Breaking the Genetic Code

Education
When you buy through our links, we may earn a commission

Breaking the Genetic Code

Updated December 18, 2010
1 minute read

Breaking the Code

After Watson and Crick were able to identify the three-dimensional structure of DNA in 1953, it was clear that the base sequence was the primary carrier of genetic information. However, the way in which this sequence of bases specified the sequence of amino acids in a protein was not yet clear and remained elusive for the next decade.

One of the first questions that needed to be solved was how many nucleotides were necessary to specify a single amino acid. This basic unit, the set of bases that encodes for one amino acid, is now known as a codon. It was quickly recognized that codons must contain a minimum of three nucleotides. Each base position in the mRNA can be occupied by one of the four bases (A, G, C and U).

Why Three Bases?

If the codon would consist out of only one base, there would be only four different codons possible, which is not nearly enough to code for the 20 amino acids that are commonly found in proteins. If the codon would be made up out of two bases, there would be 16 (4 options for the first base x 4 options for the second) possibilities, which isn’t enough either. With three bases, there would be 64 (4x4x4) possibilities which is more than enough.

So, the most efficient way to encode all 20 amino acids is by using a triplet code, requiring 3 bases per codon.

General Characteristics of the Genetic Code

There are some general characteristics of the genetic code, that allow it to function smoothly and enable it to code for the immense diversity of proteins.

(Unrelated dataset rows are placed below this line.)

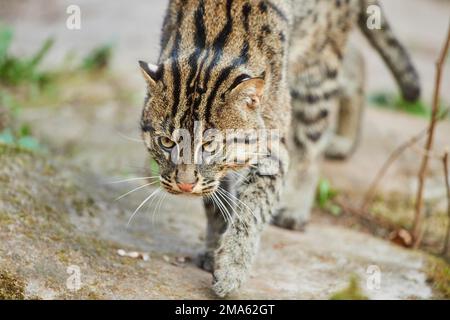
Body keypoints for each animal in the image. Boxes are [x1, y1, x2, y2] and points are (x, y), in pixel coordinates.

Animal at [139, 0, 420, 298]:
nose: (184, 185)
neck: (210, 49)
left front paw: (232, 267)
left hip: (315, 68)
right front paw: (214, 247)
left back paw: (297, 203)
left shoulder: (273, 148)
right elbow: (216, 203)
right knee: (355, 59)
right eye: (166, 142)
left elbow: (252, 209)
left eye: (210, 145)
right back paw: (345, 139)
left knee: (310, 143)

  • The genetic code consists out of a sequence of nucleotides in DNA or RNA. The four letters in the code correspond to the four bases, A, C, G and U (T in DNA).
  • It is a triplet code. Each amino acid is encoded by a sequence of three consecutive nucleotides, called a codon.
  • The code is degenerate, which means that some codons are synonymous, coding for the same amino acid. This is a result of the fact that there are 64 codons and only 20 amino acids.
  • Generally, the code is non-overlapping, each nucleotide in the sequence belongs to a single “reading frame” in the ribosome during translation.
  • The “reading frame” is set by an initiation codon, usually AUG.
  • When a “reading frame” has been set, codons are read as successive groups of three nucleotides.
  • Any one of the three termination codons (UAA, UAG and UGA) can signal the end of a protein, no amino acids are encoded by these codons.
  • This code is (almost) universal. Some different termination codons, and very rarely, some different sense (meaning coding for an amino acid) codons have been identified, mostly in mitochondrial and protozoan genes.